We were handcuffed in the back of Detective Bowman’s SUV—Amy’s right hand cuffed to a belt loop—and had been sitting there long enough to see the sun go down. Red and blue lights flashed across the beads of water on the windshield. The employees of the Venus Flytrap had all gathered up front, muttering to each other, covering their mouths in shock. I watched as Chastity pulled up in an old but impeccably maintained Range Rover. She jumped out and ran toward the stairs, then was restrained by a pair of street cops, reassuring her that her little boy would be right down.
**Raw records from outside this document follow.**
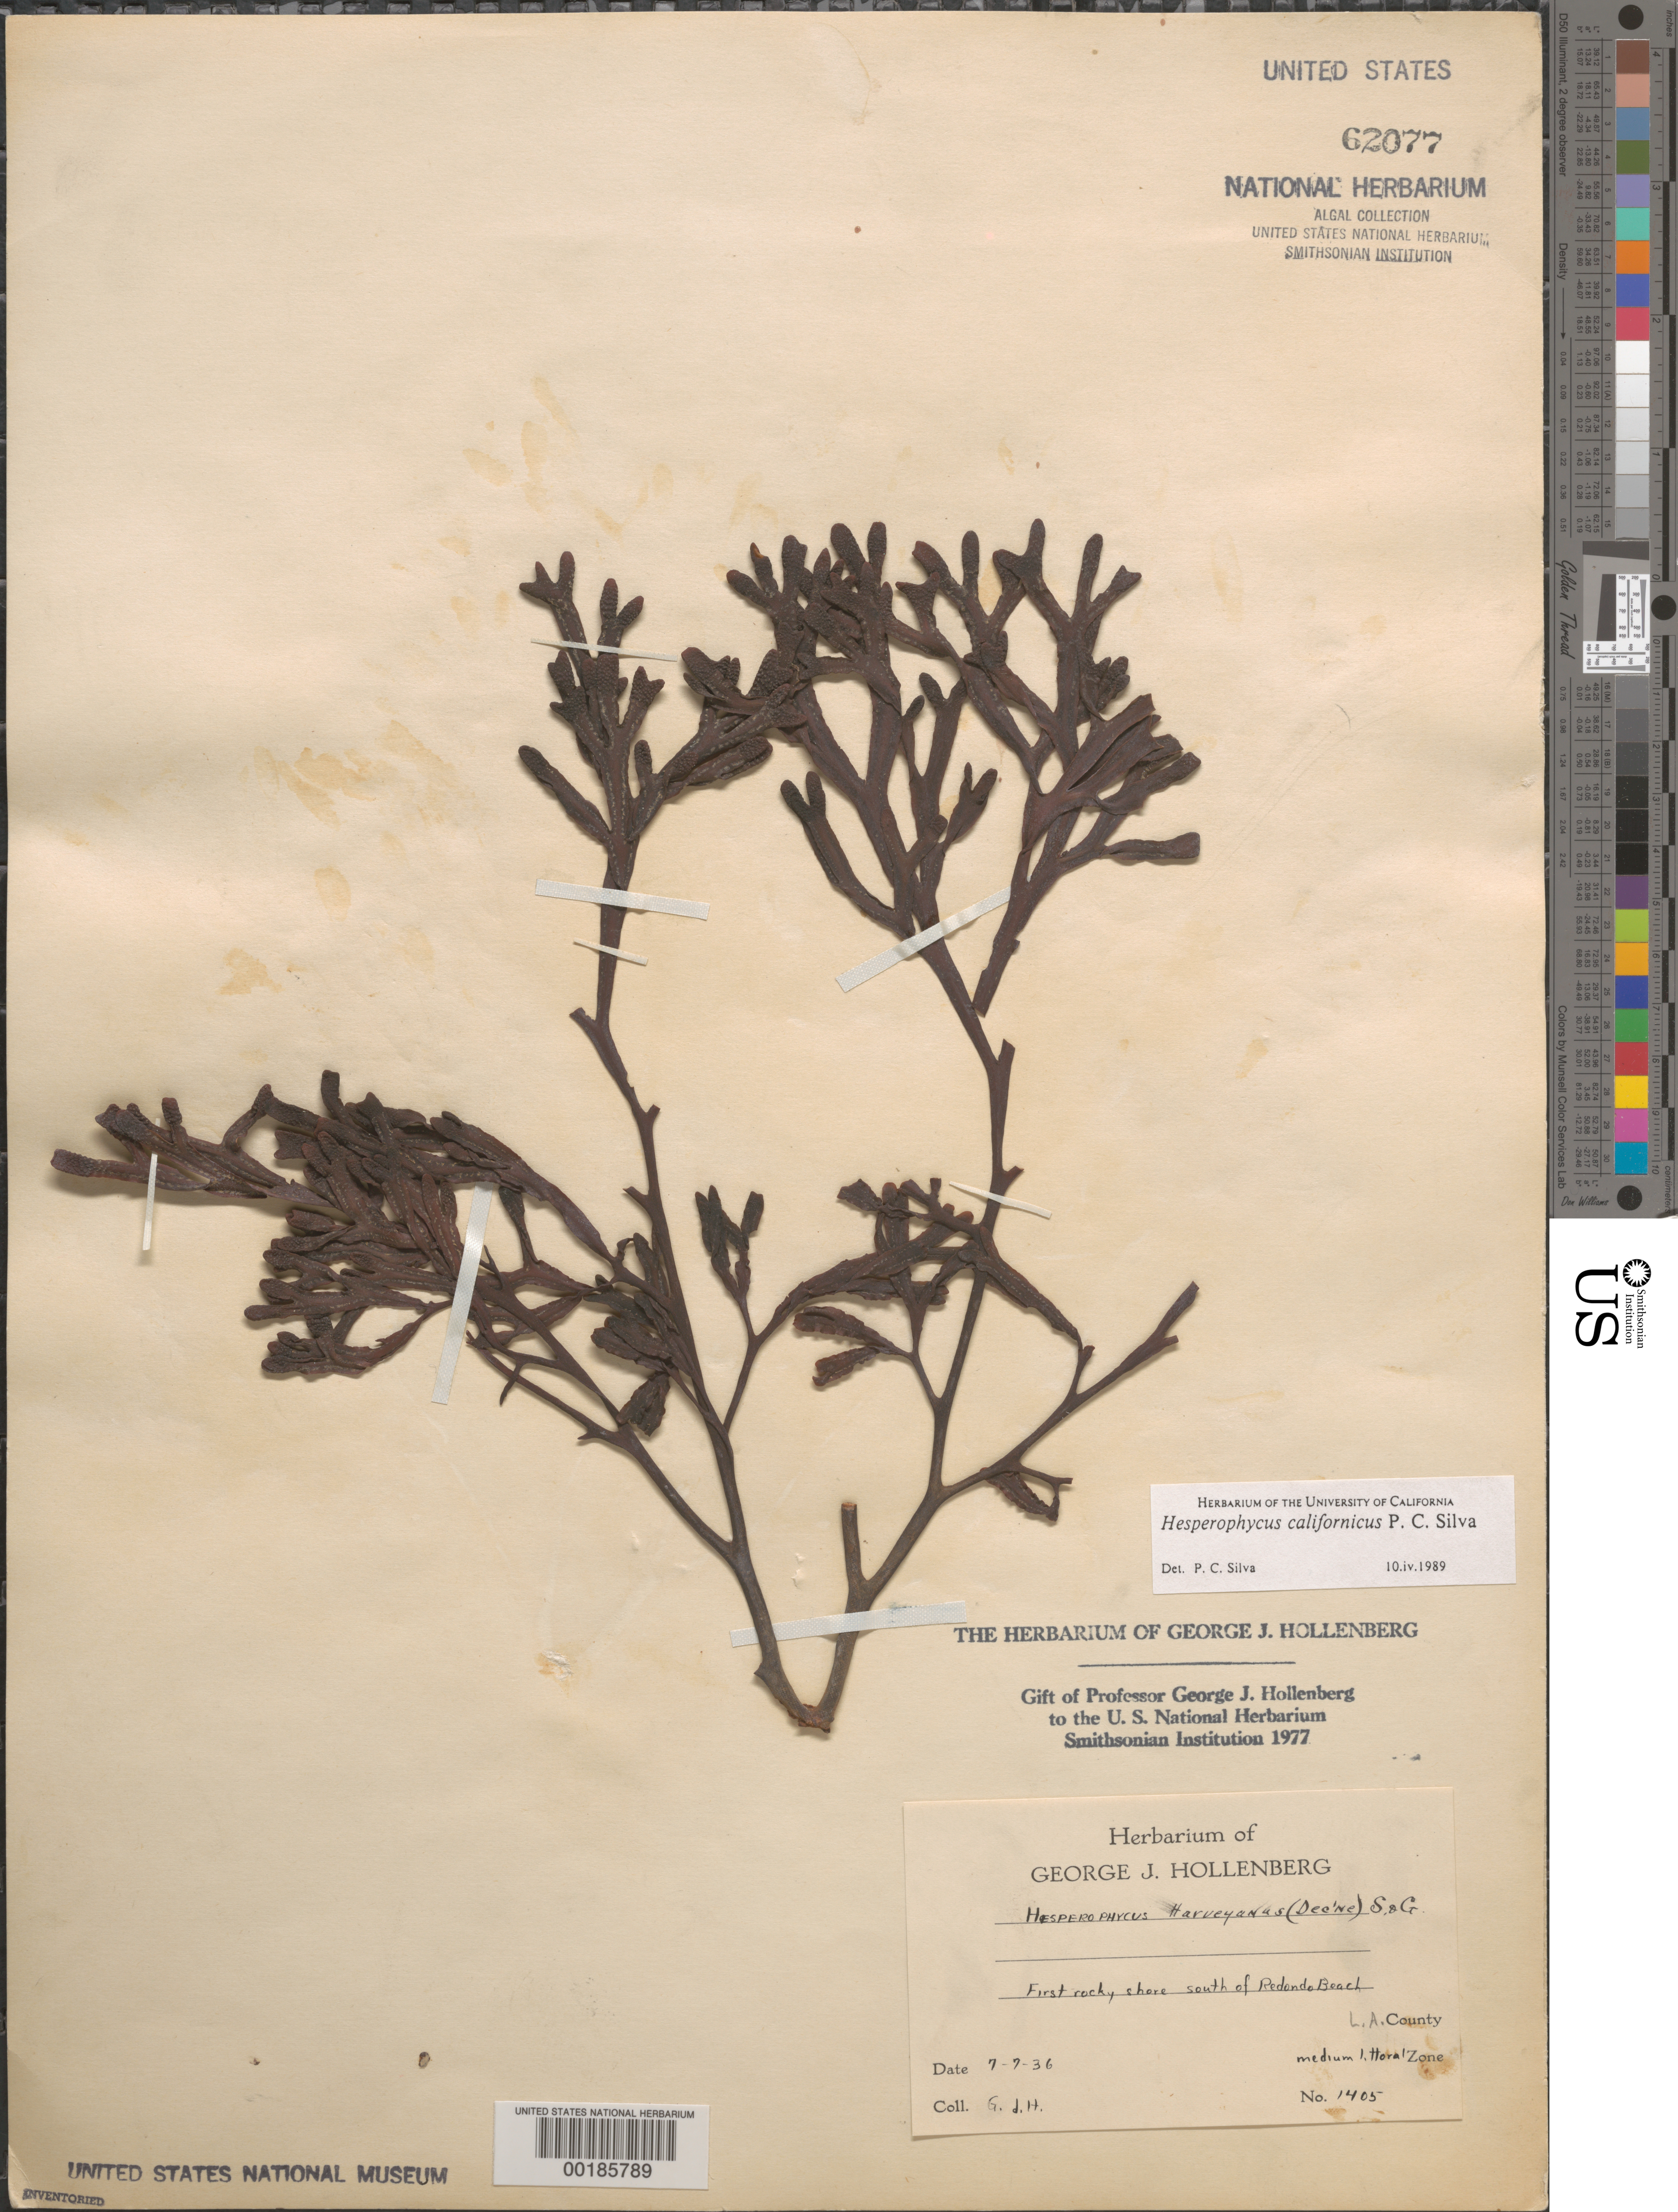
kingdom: Chromista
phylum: Ochrophyta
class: Phaeophyceae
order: Fucales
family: Fucaceae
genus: Hesperophycus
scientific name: Hesperophycus californicus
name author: P.C. Silva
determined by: Silva, P. C.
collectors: G. Hollenberg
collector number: GJH 1405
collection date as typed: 07 Jul 1936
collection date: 1936-07-07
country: United States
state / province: California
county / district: Los Angeles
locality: First rocky shore south of Redondo Beach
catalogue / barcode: US 62077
Then a paramedic carried Michael Payton’s tiny body down the stairs, the boy wrapped in a blanket. Chastity easily shoved the two cops aside and flew up to snatch her baby from the paramedic and clutch him to her chest. A Channel 5 news team was there to get it all on camera, as were most of our neighbors—word travels fast anytime there are cop cars at the Wong residence. The child and Chastity were loaded into an ambulance and soon after, a crime scene team started filing up and down the stairs, all of them about to be very confused by the shit they would find in my apartment. Will somebody in the evidence room be in charge of figuring out what that clown painting is saying?

Detective Bowman’s partner, the square-jawed dude with the fancy hair, climbed into the passenger seat of the SUV. Bowman was standing under the awning of the dildo store, talking to one of the crime scene techs, hopefully warning them about grabbing anything in the apartment with their bare hands.

To Bowman’s partner, John said, “The only thing that bothers me about this bullshit is that I’m pretty sure the real bad guy is still out there. You know we didn’t do this, and you know you need us. So what good does booking us do, other than let you cover your ass by closing the case?”

He said, “Shut your trap. I’ve got no patience for this bullshit.”

Bowman slid into the driver’s seat. As we pulled out of the parking lot, I said to him, “Will you just listen to us? You know this isn’t going to trial. This stuff never goes to trial. The prosecutor probably looks these cases over, shakes her head, and pours herself a stiff drink while figuring out how to explain to the press why she dropped the charges. Every time.”

Amy said, “Guys, he’s not taking us to the police station.”

Bowman glanced back at us and said, “She’s right. Got a new procedure these days.”

He drove us south, past some cornfields and around the scrap-yard, where we’d seen the guy hunting the BATMANTIS??? on Chastity’s video. We turned into the lot of a large building that had been a farm supply store years ago, but had apparently been renovated and reopened under new management. The only marking was a nondescript sign at the entrance of the parking lot declaring it the IAEEAI LAB AND WELLNESS CENTER.

Sitting in the parking lot were several trucks, the kind of flat-black military vehicles that you see around Undisclosed now and again, and that you generally pretend you didn’t see.

I’m not sure how many members of this shadowy organization John and I have killed over the years. This is partly because I’m not sure which of their employees were ever actually alive and partly because I’m never clear if it’s the same organization from one time to the next. Do you have that one corner in your town that’s a different restaurant every two years—a burrito shop, then a Chinese place, then a Pop-Tart buffet—because nobody can ever make it work but they keep trying anyway? Well, it’s kind of like that, only instead of trying to squeeze a profit from a shitty location with no parking, they’re trying to control vast, dark energies they barely understand. And, instead of skipping town once the lease runs out, they suffer screaming, spurting deaths that are but a warm-up for the unending frenzy of ravenous jaws that await them beyond the veil. But, hey, maybe it’ll work next time, guys!

John and I had once dedicated ourselves to investigating the origins and power structure of this group, a task that we diligently pursued for more than twenty minutes while waiting for a pizza delivery to arrive. A Google search found sites full of animated GIFs tracing it all back to either an occult-obsessed nineteenth-century billionaire, a 1961 Soviet military teleportation experiment, the Illuminati, or “The International Jew” (the pizza arrived before we could find out his name).